MARKETABLE INVESTMENTS:

All of the marketable investments of the Company are classified as available-for-sale securities. The Company does not hold investments classified as trading securities. Marketable investments classified as available-for-sale are reported on the consolidated balance sheet at their market value. The net unrealized gains or losses for these securities are reported, net of related taxes, as separate components of other comprehensive income (loss). Interest income from the securities portfolio is accrued as earned including the accretion of discounts and the amortization of premiums based on the original cost of each security. Realized gains or losses are recognized using the specific identification method.

INVENTORY VALUATION:

Inventories are valued at the lower of cost (first-in, first-out) or market. Manufacturing cost includes materials, labor and manufacturing overhead. Retail finished goods are valued at cost less intercompany manufacturing profit.

LONG-LIVED ASSETS:

The Company assesses the recoverability of its long-lived assets by determining whether the net book value can be recovered through projected cash flows over the remaining life. If projections indicate that the value of long-lived assets will not be recovered, an adjustment is made to reduce the asset to fair value based upon estimated recoverability upon sale, where appropriate, or other estimates of fair value such as discounting future cash flows. Cash flow projections, although subject to a degree of uncertainty, are based on trends of historical performance and management’s estimate of future performance, giving consideration to existing and anticipated competitive, market and economic conditions. The Company recorded asset impairment charges of $1.2 million and $12.5 million for fiscal years 2003 and 2002, respectively (see Note 4).

GOODWILL:

Goodwill is not amortized but is tested at least annually for impairment and expensed against earnings when the implied fair value of a reporting unit, including goodwill, is less than its carrying amount (see Note 8).

INSURANCE RESERVES:

Insurance reserves primarily represent estimated liabilities for products liability and workers’ compensation claims. Workers’ compensation reserves mainly consist of estimated case reserves on known claims, as well as a factor for incurred but not reported claims. Products liability reserves include both case reserves on known claims as well as estimated liabilities for claims that have not been reported. Products liability reserves include estimated amounts for unpaid claims and claim adjustment expenses, which are based on historical experience and independent actuarial calculations.

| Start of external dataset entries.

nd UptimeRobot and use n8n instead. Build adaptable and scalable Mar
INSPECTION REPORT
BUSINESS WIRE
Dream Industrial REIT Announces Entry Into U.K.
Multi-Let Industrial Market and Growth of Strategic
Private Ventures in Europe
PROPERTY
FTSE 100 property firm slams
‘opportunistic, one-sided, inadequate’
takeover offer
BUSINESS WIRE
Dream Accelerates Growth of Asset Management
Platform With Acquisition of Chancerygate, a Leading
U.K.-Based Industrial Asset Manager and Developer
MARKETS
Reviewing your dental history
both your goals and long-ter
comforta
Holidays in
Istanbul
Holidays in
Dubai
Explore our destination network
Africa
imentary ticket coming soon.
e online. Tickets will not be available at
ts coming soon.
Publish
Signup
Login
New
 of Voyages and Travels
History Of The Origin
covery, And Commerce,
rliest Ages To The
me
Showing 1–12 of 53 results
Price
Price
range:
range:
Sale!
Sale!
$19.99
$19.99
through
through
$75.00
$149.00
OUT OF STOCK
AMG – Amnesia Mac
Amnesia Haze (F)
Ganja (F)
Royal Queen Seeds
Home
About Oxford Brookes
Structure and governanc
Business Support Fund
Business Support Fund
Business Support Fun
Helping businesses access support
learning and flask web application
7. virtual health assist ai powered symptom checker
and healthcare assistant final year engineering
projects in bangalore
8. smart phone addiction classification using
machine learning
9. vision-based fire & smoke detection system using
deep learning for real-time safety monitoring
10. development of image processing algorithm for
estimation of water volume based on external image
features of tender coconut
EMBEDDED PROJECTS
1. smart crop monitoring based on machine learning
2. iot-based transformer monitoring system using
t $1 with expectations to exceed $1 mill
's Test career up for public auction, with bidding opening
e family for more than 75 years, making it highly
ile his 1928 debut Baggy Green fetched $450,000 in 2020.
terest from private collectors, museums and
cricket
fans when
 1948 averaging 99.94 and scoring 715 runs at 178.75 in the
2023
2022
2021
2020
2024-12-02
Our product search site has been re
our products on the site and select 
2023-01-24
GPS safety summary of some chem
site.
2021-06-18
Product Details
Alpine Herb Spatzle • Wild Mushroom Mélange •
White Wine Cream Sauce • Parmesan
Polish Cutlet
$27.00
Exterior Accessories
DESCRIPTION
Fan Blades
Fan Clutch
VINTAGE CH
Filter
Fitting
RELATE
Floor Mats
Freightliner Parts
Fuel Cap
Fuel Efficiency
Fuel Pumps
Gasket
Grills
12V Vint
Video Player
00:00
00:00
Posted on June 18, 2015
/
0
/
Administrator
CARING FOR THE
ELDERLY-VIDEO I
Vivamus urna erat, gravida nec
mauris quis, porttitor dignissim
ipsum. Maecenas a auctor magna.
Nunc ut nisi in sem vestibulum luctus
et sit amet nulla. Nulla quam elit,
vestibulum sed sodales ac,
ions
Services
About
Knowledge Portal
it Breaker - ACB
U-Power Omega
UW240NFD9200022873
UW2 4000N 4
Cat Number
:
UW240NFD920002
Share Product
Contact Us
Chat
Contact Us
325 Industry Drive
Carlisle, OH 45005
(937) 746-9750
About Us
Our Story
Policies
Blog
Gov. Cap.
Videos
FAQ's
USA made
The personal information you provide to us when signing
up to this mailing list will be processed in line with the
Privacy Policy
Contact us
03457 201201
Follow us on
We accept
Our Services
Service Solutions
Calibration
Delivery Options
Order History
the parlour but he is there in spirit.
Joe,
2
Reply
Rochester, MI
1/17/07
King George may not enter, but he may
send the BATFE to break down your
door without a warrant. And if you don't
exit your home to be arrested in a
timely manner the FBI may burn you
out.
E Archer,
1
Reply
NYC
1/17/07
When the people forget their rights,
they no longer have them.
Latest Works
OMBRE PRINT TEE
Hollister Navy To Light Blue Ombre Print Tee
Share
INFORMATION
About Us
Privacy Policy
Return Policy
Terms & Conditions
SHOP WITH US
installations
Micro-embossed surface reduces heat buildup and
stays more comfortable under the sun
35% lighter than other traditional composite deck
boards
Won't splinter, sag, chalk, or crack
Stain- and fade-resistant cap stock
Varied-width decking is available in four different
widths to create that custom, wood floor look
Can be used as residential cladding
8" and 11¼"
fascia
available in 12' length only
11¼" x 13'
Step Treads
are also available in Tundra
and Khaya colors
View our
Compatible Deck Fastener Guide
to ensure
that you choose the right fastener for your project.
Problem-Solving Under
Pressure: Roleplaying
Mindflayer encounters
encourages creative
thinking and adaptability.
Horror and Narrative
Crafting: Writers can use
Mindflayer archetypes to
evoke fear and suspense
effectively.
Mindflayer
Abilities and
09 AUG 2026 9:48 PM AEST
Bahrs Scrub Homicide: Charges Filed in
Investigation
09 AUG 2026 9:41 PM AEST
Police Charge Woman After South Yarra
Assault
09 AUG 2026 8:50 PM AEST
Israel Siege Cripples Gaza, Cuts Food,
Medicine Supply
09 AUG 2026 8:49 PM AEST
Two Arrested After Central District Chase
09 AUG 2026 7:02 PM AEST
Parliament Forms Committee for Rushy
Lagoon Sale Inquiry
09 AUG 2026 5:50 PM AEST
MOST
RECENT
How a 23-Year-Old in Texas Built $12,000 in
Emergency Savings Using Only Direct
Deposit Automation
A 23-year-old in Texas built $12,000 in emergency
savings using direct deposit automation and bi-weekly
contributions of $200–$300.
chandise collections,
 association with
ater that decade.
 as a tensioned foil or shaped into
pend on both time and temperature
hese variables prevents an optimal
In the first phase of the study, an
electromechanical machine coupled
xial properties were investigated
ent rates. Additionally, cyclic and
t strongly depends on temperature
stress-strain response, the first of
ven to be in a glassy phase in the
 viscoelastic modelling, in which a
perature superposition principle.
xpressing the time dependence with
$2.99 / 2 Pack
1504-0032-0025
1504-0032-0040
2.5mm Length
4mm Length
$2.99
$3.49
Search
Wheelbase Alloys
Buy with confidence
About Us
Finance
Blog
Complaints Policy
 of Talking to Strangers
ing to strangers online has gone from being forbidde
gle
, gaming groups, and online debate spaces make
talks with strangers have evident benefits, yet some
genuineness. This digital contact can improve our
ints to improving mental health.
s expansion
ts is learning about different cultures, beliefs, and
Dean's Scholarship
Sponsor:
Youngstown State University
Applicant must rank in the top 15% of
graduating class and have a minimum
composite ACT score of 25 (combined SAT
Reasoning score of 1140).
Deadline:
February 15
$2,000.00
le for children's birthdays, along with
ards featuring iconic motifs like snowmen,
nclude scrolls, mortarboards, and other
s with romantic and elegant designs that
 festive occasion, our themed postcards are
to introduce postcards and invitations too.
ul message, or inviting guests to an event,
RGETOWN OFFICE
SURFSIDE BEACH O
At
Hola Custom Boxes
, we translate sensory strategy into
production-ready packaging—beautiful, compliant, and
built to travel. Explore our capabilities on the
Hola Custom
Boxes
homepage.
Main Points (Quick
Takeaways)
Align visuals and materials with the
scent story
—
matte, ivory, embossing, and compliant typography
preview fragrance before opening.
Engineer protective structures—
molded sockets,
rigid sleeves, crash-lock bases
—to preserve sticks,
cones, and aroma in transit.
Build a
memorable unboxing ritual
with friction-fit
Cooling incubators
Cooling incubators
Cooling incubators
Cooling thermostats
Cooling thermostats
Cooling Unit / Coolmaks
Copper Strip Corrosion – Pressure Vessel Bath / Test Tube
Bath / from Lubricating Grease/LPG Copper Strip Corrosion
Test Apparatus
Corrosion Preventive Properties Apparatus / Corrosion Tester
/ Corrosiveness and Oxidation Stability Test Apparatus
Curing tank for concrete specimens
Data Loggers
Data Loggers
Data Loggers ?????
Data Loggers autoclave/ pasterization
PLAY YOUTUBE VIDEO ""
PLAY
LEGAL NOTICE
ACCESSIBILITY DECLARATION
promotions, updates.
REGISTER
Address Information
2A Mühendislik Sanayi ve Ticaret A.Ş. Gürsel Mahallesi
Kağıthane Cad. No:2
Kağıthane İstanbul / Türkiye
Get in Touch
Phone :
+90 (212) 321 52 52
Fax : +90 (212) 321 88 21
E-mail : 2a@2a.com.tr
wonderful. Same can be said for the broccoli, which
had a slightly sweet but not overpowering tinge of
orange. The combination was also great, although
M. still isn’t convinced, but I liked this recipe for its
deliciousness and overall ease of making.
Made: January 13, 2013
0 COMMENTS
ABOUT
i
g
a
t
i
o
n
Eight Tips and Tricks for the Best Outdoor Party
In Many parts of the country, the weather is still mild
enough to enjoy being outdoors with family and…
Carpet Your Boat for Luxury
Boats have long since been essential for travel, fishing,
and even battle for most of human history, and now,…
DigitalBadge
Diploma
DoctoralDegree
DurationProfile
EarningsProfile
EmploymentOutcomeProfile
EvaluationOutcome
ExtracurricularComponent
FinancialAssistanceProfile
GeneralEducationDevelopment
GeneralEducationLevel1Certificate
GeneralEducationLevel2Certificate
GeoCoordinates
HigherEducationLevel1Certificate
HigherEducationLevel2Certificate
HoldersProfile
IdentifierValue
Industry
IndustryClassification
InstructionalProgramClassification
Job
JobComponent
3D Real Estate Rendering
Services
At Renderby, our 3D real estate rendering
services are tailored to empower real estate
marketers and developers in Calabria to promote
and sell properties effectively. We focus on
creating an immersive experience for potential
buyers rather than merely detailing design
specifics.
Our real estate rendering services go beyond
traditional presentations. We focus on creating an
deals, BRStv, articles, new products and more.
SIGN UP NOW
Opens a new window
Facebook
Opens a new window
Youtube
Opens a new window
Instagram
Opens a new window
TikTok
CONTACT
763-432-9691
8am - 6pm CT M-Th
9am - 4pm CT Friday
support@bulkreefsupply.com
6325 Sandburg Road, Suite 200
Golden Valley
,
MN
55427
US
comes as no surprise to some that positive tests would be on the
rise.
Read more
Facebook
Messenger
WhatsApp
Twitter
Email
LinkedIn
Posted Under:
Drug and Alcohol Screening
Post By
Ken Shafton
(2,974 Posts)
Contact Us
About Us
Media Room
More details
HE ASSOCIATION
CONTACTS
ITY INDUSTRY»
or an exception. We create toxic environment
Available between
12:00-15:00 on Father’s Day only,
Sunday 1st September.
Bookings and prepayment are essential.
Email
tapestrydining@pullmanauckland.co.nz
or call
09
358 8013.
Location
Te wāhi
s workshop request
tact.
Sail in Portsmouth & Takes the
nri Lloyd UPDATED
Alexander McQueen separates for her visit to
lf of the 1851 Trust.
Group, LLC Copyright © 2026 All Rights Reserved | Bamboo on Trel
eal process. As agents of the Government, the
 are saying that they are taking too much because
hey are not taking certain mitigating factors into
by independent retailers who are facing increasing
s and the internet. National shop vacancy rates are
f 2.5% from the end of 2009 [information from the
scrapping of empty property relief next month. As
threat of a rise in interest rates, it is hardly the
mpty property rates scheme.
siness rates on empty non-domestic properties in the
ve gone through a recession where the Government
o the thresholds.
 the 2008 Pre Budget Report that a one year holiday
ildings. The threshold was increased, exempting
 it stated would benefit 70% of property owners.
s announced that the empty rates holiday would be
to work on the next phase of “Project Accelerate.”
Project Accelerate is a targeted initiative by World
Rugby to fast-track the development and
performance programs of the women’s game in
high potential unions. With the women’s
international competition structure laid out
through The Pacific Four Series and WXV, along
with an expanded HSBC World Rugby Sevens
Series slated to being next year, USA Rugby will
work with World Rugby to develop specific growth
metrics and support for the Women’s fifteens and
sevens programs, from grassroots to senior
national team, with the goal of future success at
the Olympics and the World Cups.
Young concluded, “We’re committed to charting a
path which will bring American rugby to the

FOREIGN CURRENCY TRANSLATION:

Exchange adjustments resulting from foreign currency transactions are recognized currently in income, whereas adjustments resulting from the translation of non-U.S. functional currency financial statements are reflected in other comprehensive income (loss) as a separate component of shareholders’ equity. The assets and liabilities of the Canadian operation (which are not material) are translated to U.S. dollars at current exchange rates. Revenues and expenses are translated at the average exchange rates for the year. Gains or losses on foreign currency transactions in fiscal years 2004, 2003 and 2002 were not material.